The development of shale gas and the surge of natural gas liquids supply has changed the status of the US, from being a high cost  producer to one of the lowest-cost producers globally. This shift in competitiveness has boosted export demand, despite the strong US dollar (the dollar has risen 25% relative to the euro since May 2014). It also drives significant flows of new capital investment in the US chemicals sector. Since 2011, the US share of global chemicals industry investment has increased, and this trend will continue. Capital spending has surged since 2011 and amounted to USD 36.28 billion in 2014. It is forecast to reach USD 49 billion by 2019, more than double the level of spending in 2009.





The credit quality of US chemicals companies remained stable in 2014. The availability of low-cost natural gas, a key input for many chemicals companies, has led to favourable performance for petrochemicals and downstream sectors (such as the refining and fertilizer subsectors).
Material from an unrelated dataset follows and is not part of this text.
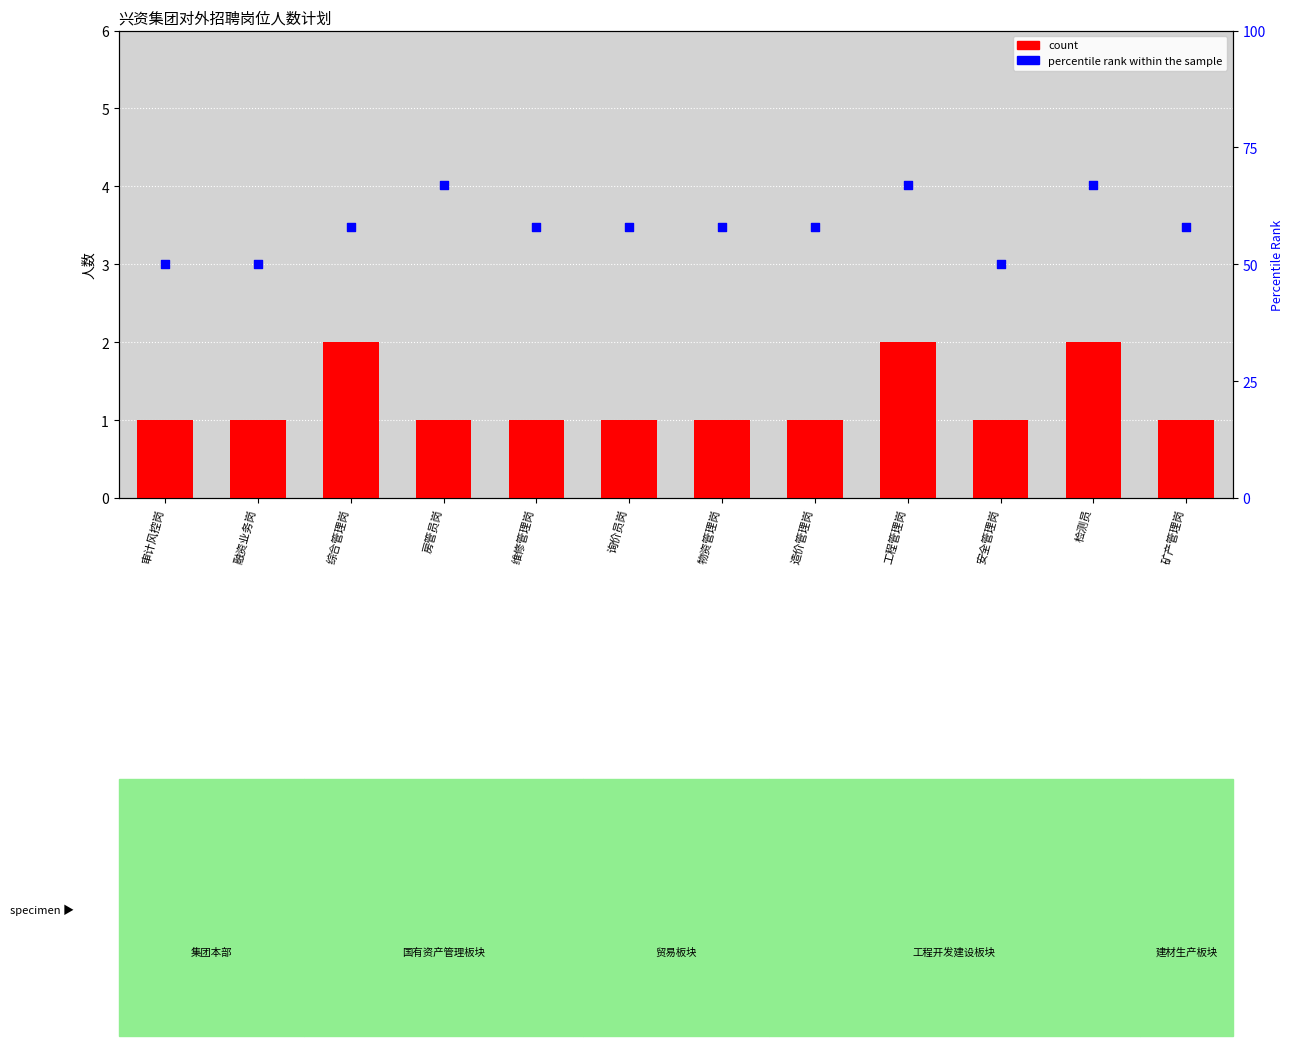

Which series has the largest total across all categories?

percentile rank within the sample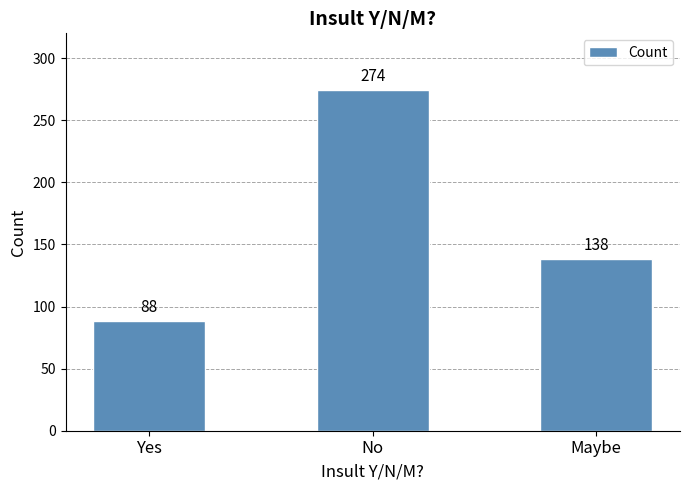

The chart shows a value of 88 at Yes. True or false?

True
The US petrochemicals industry retains advantages in the global market even as oil prices, and oil-based feedstock prices, decline. Petrochemicals prices have some correlation to oil prices, meaning the current low oil prices will hurt revenues for certain products and companies, but the US industry’s use of natural gas-based feedstock will remain positive.

Besides that, the industry as a whole benefits from lower operating costs resulting from cost restructuring, generally high cash balances, and improved debt maturities profiles compared to a few years ago. More than 85% of companies rated within the US chemicals sector have stable outlooks from Standard & Poor’s with a median rating of ‘BB’.

US chemicals businesses’ profit margins are generally stable, and the amount of protracted payments in this sector is low. On average, payments in the chemicals industry take between 90 and 90 days. After decreasing in 2014, chemicals insolvencies are expected to decrease further in 2015.





Our underwriting approach to the chemicals sector remains generally positive to neutral. As the sector is highly fragmented and dependent on the broader economy and input costs, we scrutinise single subsector trends and end-markets. While being more relaxed on the plastics subsector, the energy subsector generally requires a more cautious underwriting approach due to the lower oil price.

Access to financial information is difficult, but is essential when considering large deals. We continue to review distressed risks on a quarterly or bi-annual basis and use both third party credit agency information and confidential credit sources to support our assessment of the appropriate level of cover.